## Extrait fourni
|---|
La dignité humaine est ainsi venue au secours des détenus qui « ne sont plus hors le droit de la Convention » (F. Sudre, ibid.), au même titre que cette notion pourrait venir au secours des droits sociaux des ressortissants de pays tiers en séjour irrégulier en instance d’éloignement si la CJUE suit les conclusions de l’avocat général Y. Bot dans l’affaire Moussa Abdida.
Notons en ce sens d’ailleurs que la Cour européenne des droits de l’homme a reconnu une possible obligation de protection sociale incombant aux Etats sur le terrain de l’article 3 de la CEDH au nom de la dignité humaine (CEDH, 18 juin 2009, Budina contre Russie (déc.), n°45603/05). De plus, dans l’affaire M.S.S. contre Grèce et Belgique du 21 janvier 2011, les juges de Strasbourg recourent également à la notion de dignité humaine pour sanctionner la Grèce du fait des conditions d’accueil du requérant demandeur de protection internationale. En l’espèce, le requérant avait été laissé livré à lui, vivant dans la rue, sans ressources, sans accès à des sanitaires, ne disposant d’aucun moyen de subvenir à ses besoins élémentaires, ce qui conduit la Cour à estimer que « le requérant a été victime d’un traitement humiliant témoignant d’un manque de respect pour sa dignité » (§263). Enfin, dans l’affaire Cimade et Gisti du 27 septembre 2012, la CJUE souligne également l’importance du respect de la dignité humaine dans son raisonnement tenant à l’applicabilité de la directive Accueil (directive 2003/9/CE, JOUE L 31, 6 février 2003, p.18) aux personnes sous le coup du règlement Dublin (règlement (CE) n°343/2003, JOUE L 50, 25 février 2003, p.1). En effet, les juges de Luxembourg concluent que « l’économie générale et la finalité de la directive 2003/9/CE ainsi que le respect des droits fondamentaux, notamment les exigences de l’article 1e de la Charte selon lequel la dignité humaine doit être respectée et protégée, s’opposent » à ce que la directive Accueil ne s’applique pas aux personnes sous procédure Dublin (§56).
Au regard des développements précédents, la place de la dignité humaine dans la construction d’une Europe et d’une Union européenne plus respectueuse des droits fondamentaux des individus est sans équivoque. En tant que valeur de l’UE, la dignité a vocation à s’imposer dans le prétoire de Luxembourg. Le respect de la dignité humaine essence même des droits fondamentaux proclamés dans la CEDH (CEDH, 22 novembre 1995, S.W. contre Royaume-Uni, n°20166/92, §44) est également un principe axiologique de l’action de l’Union européenne. Pourtant, « le respect de la dignité ne va pas de soi, […] il faut militer inlassablement pour sa protection et sa promotion » (J.P. Lehners, « La dignité humaine, une notion dépassée ? », in Mélanges en hommage à Albert Weitzel, L’Europe des droits fondamentaux, Pedone, 2013, p.293-303). C’est ce qu’a fait de manière remarquable l’avocat général Y. Bot ce 4 septembre 2014 dans l’affaire Moussa Abdida.
|---|
## Exercice 1
Traduisez en anglais cette phrase de l'extrait : « En tant que valeur de l’UE, la dignité a vocation à s’imposer dans le prétoire de Luxembourg. »
## Exercice 2
Modifiez le passage de l'extrait compris entre « La dignité humaine est » et « Bot dans l’affaire Moussa Abdida. », inclusivement, en remplaçant « détenus » par « prisonniers ».

## Entrées enregistrées
|---|
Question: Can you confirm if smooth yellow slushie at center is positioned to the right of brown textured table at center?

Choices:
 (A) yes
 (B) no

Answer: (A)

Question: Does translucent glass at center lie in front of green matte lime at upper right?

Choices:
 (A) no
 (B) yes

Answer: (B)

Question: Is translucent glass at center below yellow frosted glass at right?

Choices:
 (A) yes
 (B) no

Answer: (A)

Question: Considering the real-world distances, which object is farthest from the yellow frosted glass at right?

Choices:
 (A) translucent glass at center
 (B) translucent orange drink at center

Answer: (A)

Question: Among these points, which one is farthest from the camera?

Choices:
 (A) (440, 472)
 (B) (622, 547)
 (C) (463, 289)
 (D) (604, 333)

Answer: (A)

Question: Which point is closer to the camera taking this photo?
|---|
## Corrigé 1
As a value of the EU, dignity is meant to prevail in the Luxembourg courtroom.

## Corrigé 2
La dignité humaine est ainsi venue au secours des prisonniers qui « ne sont plus hors le droit de la Convention » (F. Sudre, ibid.), au même titre que cette notion pourrait venir au secours des droits sociaux des ressortissants de pays tiers en séjour irrégulier en instance d’éloignement si la CJUE suit les conclusions de l’avocat général Y. Bot dans l’affaire Moussa Abdida.